La discussion qui suit est passionnée au plus haut degré : il n’y manque même pas le coup de théâtre, lorsque l’auteur, supposant que les blessés et les estropiés de la croisade sont venus porter leurs plaintes jusqu’à Rome, fait dire à l’évêque Folquet : « Là, dehors à la porte, quelle douleur, quel cri, des aveugles, des bannis, des mutilés qui ne peuvent plus marcher sans guide ! Celui qui les a tués, mutilés, estropiés, ne doit plus tenir terre ! »

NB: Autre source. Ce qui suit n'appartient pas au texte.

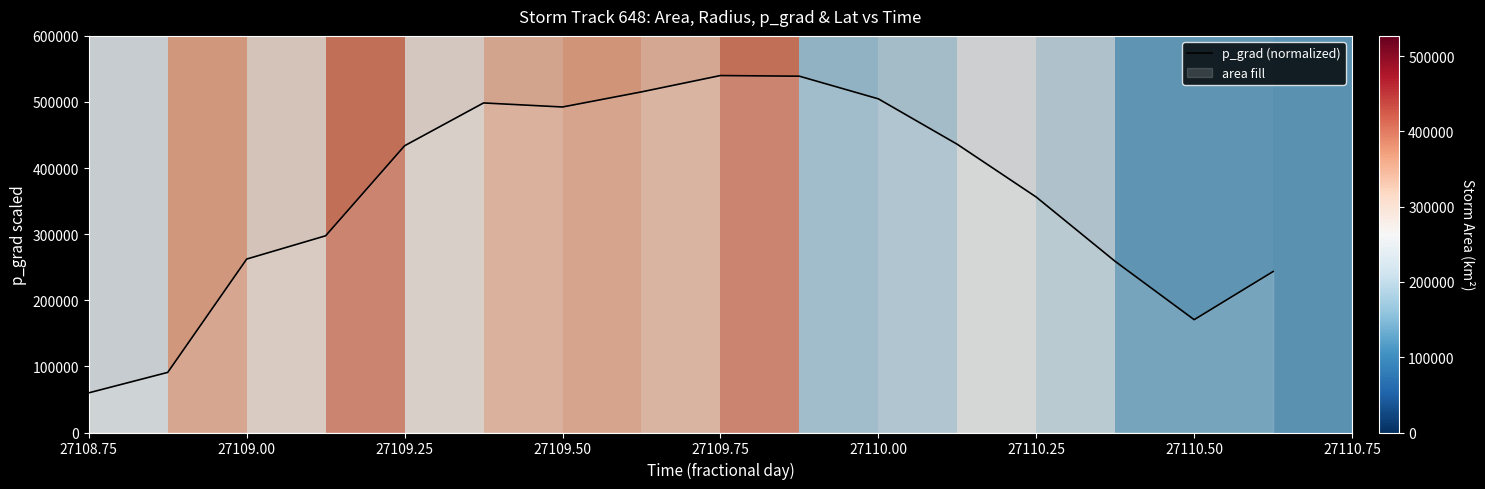

The value at 27108.75 is 60000.0. True or false?

True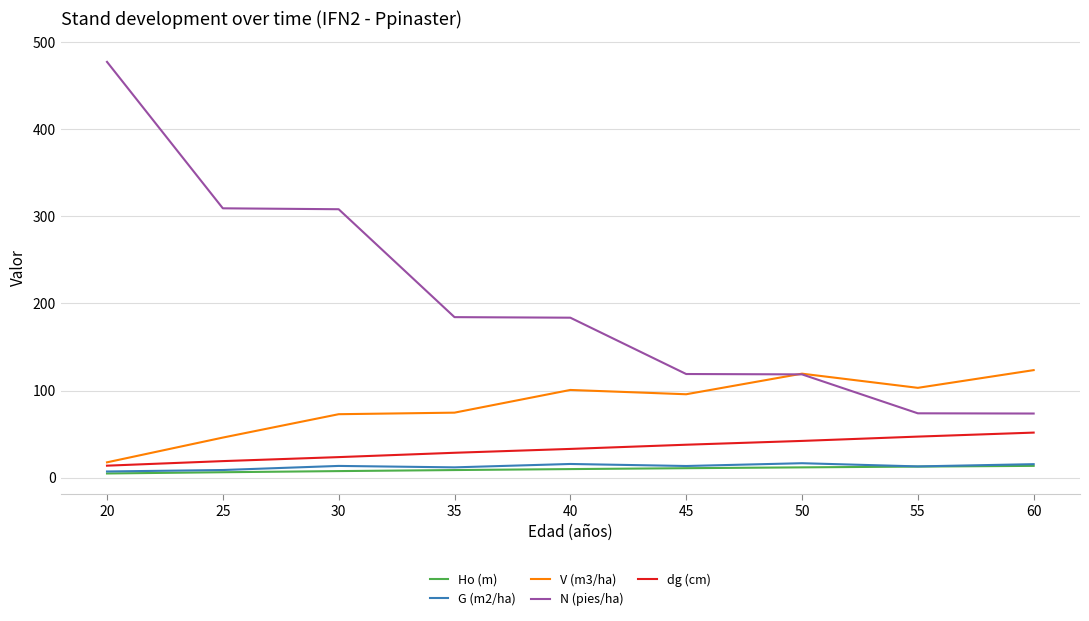

Between 30 and 45, which series saw the biggest shift?

N (pies/ha)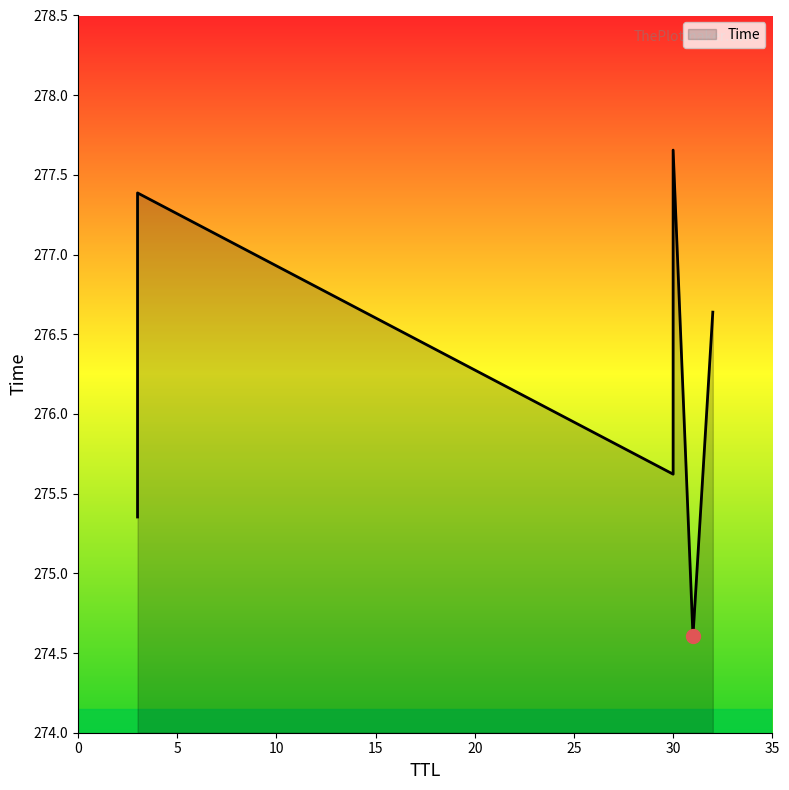

The chart shows a value of 275.4 at 3. True or false?

True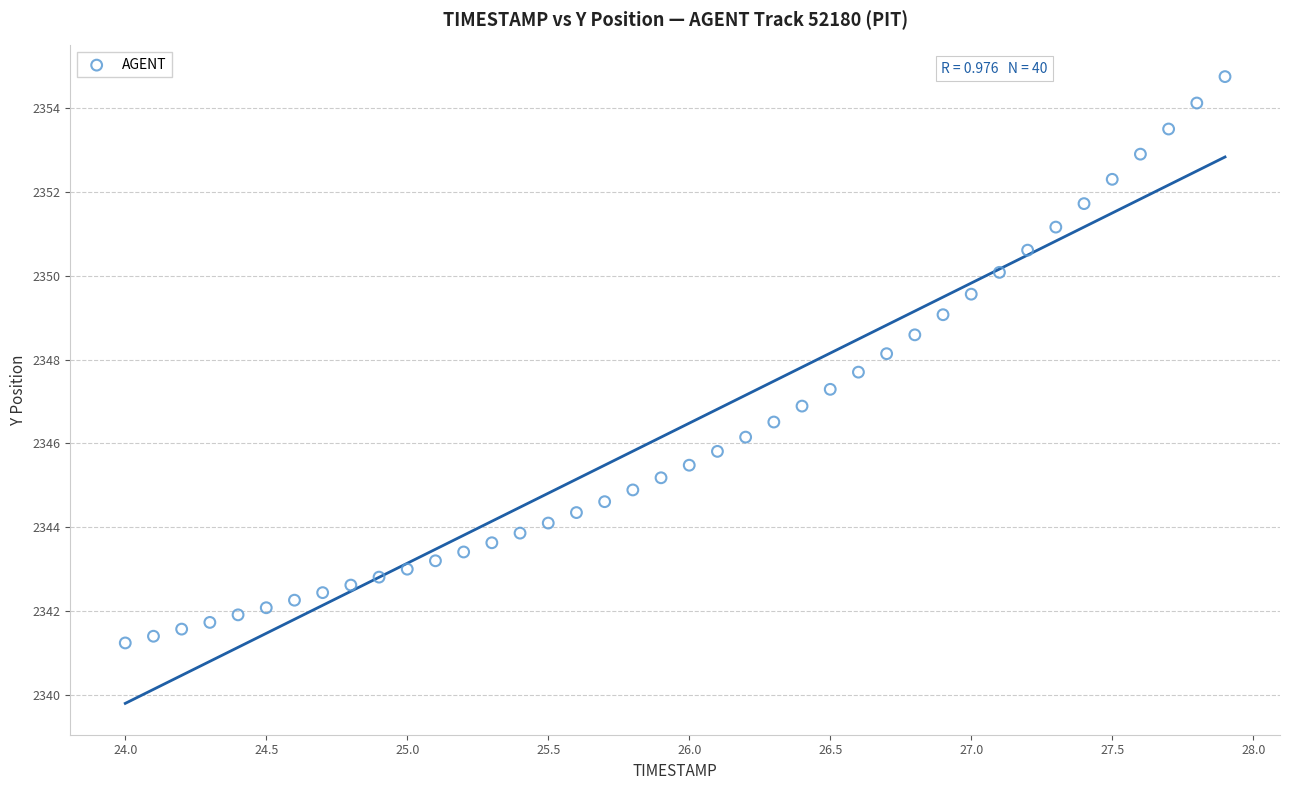

What is the range of X values (max minus min)?

3.9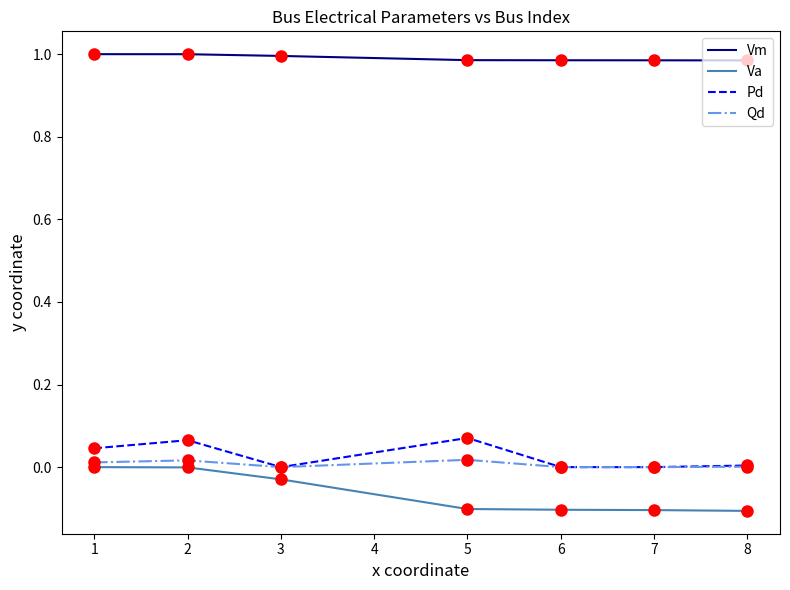

The value of Pd at 6 is 0.0. True or false?

True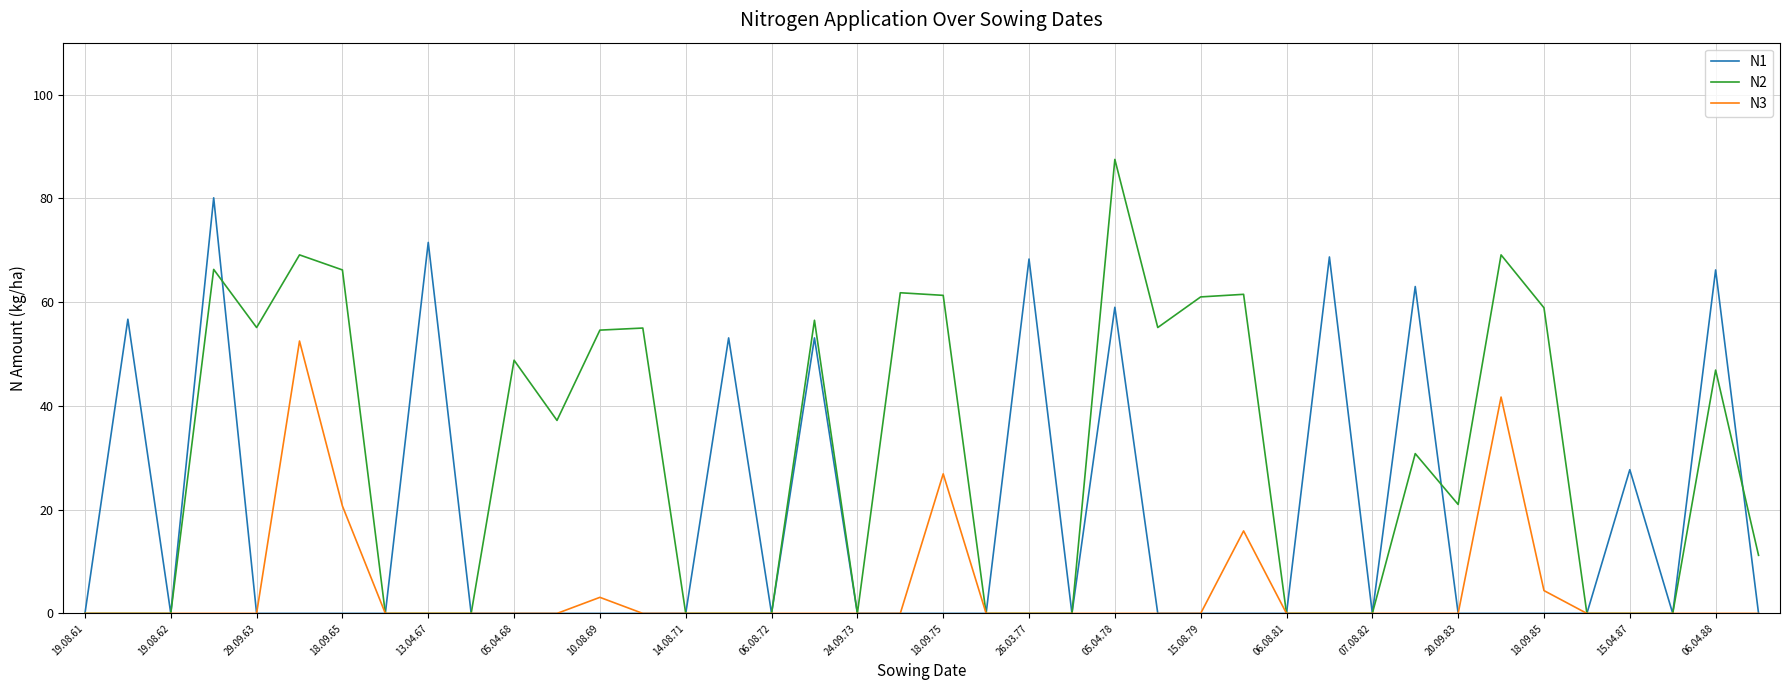

Which series has the largest total across all categories?

N2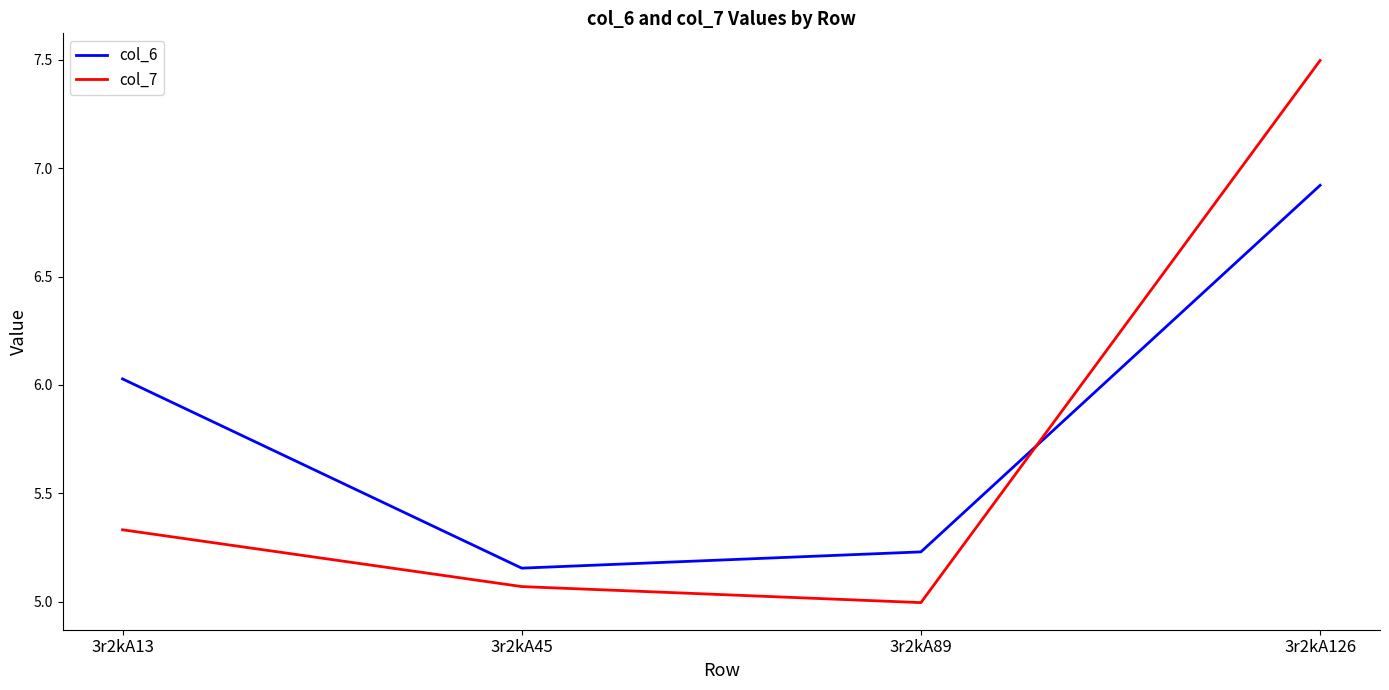

List the labels in order of col_6 value, smallest first.

3r2kA45, 3r2kA89, 3r2kA13, 3r2kA126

L’intérêt du lecteur, on pourrait presque dire du spectateur, se porte dès le début de la scène sur la décision du pape : rendra-t-il au comte de Foix son château, au comte de Toulouse son comté ; réservera-t-il les droits du jeune vicomte de Béziers ? Là est le nœud de l’action, que le poète a su habilement dénouer en maintenant jusqu’au bout le pape dans un rôle qui lui assure le respect, sans cependant violer la vérité historique. Le pape décide, la main forcée par son entourage, en faveur de Simon de Montfort, mais il réserve au fils du comte de Toulouse une part d’héritage qui sera comme un point d’appui pour reconquérir le reste.